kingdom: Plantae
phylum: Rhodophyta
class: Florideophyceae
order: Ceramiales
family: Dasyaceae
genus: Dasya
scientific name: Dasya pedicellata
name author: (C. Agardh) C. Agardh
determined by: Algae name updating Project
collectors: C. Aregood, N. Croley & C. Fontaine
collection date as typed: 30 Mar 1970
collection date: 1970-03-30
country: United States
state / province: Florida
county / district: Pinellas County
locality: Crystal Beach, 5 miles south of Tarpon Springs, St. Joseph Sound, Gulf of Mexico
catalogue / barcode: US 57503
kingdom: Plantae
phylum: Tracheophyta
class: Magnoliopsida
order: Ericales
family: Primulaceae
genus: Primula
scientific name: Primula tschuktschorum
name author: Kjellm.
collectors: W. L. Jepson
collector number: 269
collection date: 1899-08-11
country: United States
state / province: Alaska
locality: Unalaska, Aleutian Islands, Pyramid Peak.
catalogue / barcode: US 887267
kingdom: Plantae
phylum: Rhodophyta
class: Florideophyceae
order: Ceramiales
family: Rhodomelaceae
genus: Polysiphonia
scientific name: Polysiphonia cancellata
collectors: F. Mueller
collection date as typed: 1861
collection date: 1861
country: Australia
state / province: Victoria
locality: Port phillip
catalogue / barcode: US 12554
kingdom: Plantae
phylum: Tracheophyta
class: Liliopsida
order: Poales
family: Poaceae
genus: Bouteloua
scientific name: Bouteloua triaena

•••••

Problem
How many lines in the entries above contain the string "scientific"? Reply with the number alone.

The solution
4